One tale which made us smile was Uncle Chuck spending hours grinding walnuts for the assorted recipes. There's only so much grinding of nuts of that a man can take.  (That's what he said anyways!) 

Many of us smiled at the memories of the Christmas Eve dinners she executed perfectly year after year, no matter how difficult it was to find the traditional seven fish. With a full house and 15 cars in the drive, you wouldn't expect a carolling family to be left out in the cold.  We've all been present for a meal at Emma and Carmelo's.  There's no chance of hearing much of anything beyond the clanging and shouting at the dinner table. 

Sunday dinners were another tradition my grandparents prided themselves on. Carmelo May have been in charge of the sauce and meatballs, but everyone knew is was Emma running the show. After a few hours she would tell you to get your kids and go home - she never was one for hiding her true feelings. She would tell you if you were wrong. She would tell if you were right.That is, of course, as long as your idea of right was also her idea of right.  You can't find that kind of honesty now a days. 

Her love for her friends was unconditional - and she has a lot of friends. Everyone knew they could count on Emma for one thing or another. Whether that be translating documents into Italian or English or looking after the kids. She was always prepared to help a friend in need. Of course, that went both ways. Not that I believe my mum, aunt and uncles ever misbehaved....but I've heard tales that they couldn't get away with anything.  She always found out - like she had eyes in every corner of Painesville.   

After 84 full years of life, she was the mother to five, Aunt to twelve, grandmother to six and nearly a great grandmother.  She will be buried today with a blank cheque numbered 6984, as she always wanted money to spend in paradise. The number represents her six grandchildren, her nine Lives and her 84 years spent living her own adventure story.  It's Monday, grandma. The bank opened at 9. 

She fought cancer, survived a hit and run accident and even escaped a shipwreck. Her life was lived to its fullest, just as we would expect from her, and that is evident by the many faces we see here today. God, faith and family were her most treasured possessions.  So it is only fitting that we join here today to give her the farewell she deserves. 

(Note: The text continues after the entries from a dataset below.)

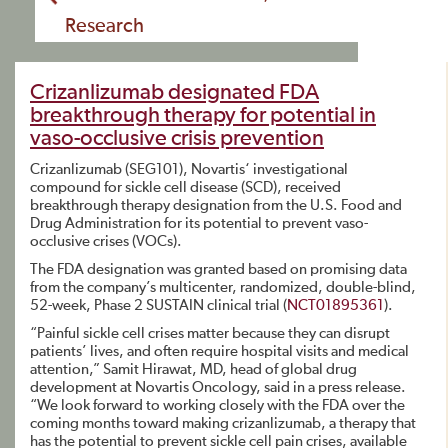
Research
Crizanlizumab designated FDA
breakthrough therapy for potential in
vaso-occlusive crisis prevention
Crizanlizumab (SEG101), Novartis‘ investigational
compound for sickle cell disease (SCD), received
breakthrough therapy designation from the U.S. Food and
Drug Administration for its potential to prevent vaso-
occlusive crises (VOCs).
The FDA designation was granted based on promising data
from the company’s multicenter, randomized, double-blind,
52-week, Phase 2 SUSTAIN clinical trial (
NCT01895361
).
“Painful sickle cell crises matter because they can disrupt
patients’ lives, and often require hospital visits and medical
attention,” Samit Hirawat, MD, head of global drug
development at Novartis Oncology, said in a press release.
“We look forward to working closely with the FDA over the
coming months toward making crizanlizumab, a therapy that
has the potential to prevent sickle cell pain crises, available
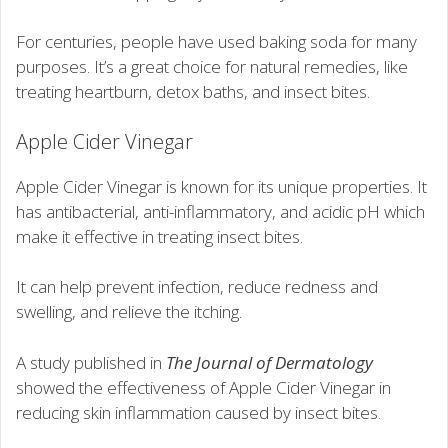
For centuries, people have used baking soda for many
purposes. It’s a great choice for natural remedies, like
treating heartburn, detox baths, and insect bites.
Apple Cider Vinegar
Apple Cider Vinegar is known for its unique properties. It
has antibacterial, anti-inflammatory, and acidic pH which
make it effective in treating insect bites.
It can help prevent infection, reduce redness and
swelling, and relieve the itching.
A study published in
The Journal of Dermatology
showed the effectiveness of Apple Cider Vinegar in
reducing skin inflammation caused by insect bites.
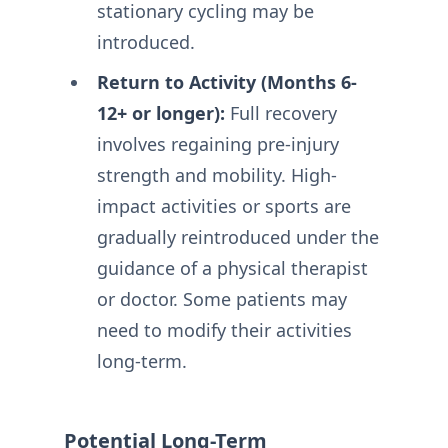
stationary cycling may be
introduced.
Return to Activity (Months 6-
12+ or longer):
Full recovery
involves regaining pre-injury
strength and mobility. High-
impact activities or sports are
gradually reintroduced under the
guidance of a physical therapist
or doctor. Some patients may
need to modify their activities
long-term.
Potential Long-Term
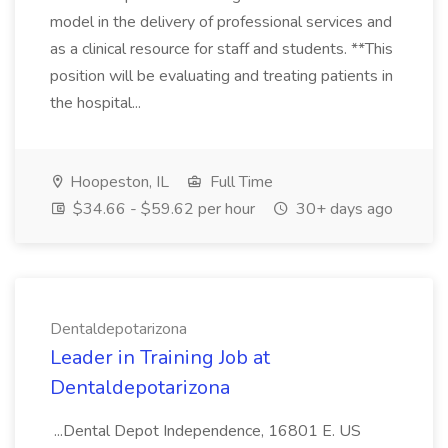
model in the delivery of professional services and
as a clinical resource for staff and students. **This
position will be evaluating and treating patients in
the hospital...
Hoopeston, IL
Full Time
$34.66 - $59.62 per hour
30+ days ago
Dentaldepotarizona
Leader in Training Job at
Dentaldepotarizona
...Dental Depot Independence, 16801 E. US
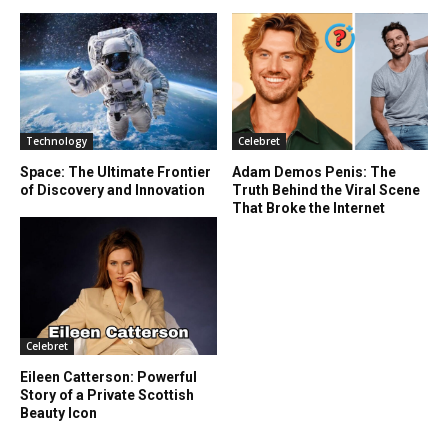
Technology
Celebret
Space: The Ultimate Frontier
Adam Demos Penis: The
of Discovery and Innovation
Truth Behind the Viral Scene
That Broke the Internet
Celebret
Eileen Catterson: Powerful
Story of a Private Scottish
Beauty Icon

It's said that Those who touch our lives inspire us and love us. And they do so for a lifetime. Today we honour and celebrate her life and her love. Our lives more colourful because she was apart of it. We have the opportunity today to remember and share her treasured stories and know that it was all of us - her family and friends - who helped Emma live a long and happy life.



  1. The last picture was a perfect ending to this beautiful eulogy.

  2. Emma was a beautiful lady and I miss her already when look daily to her home.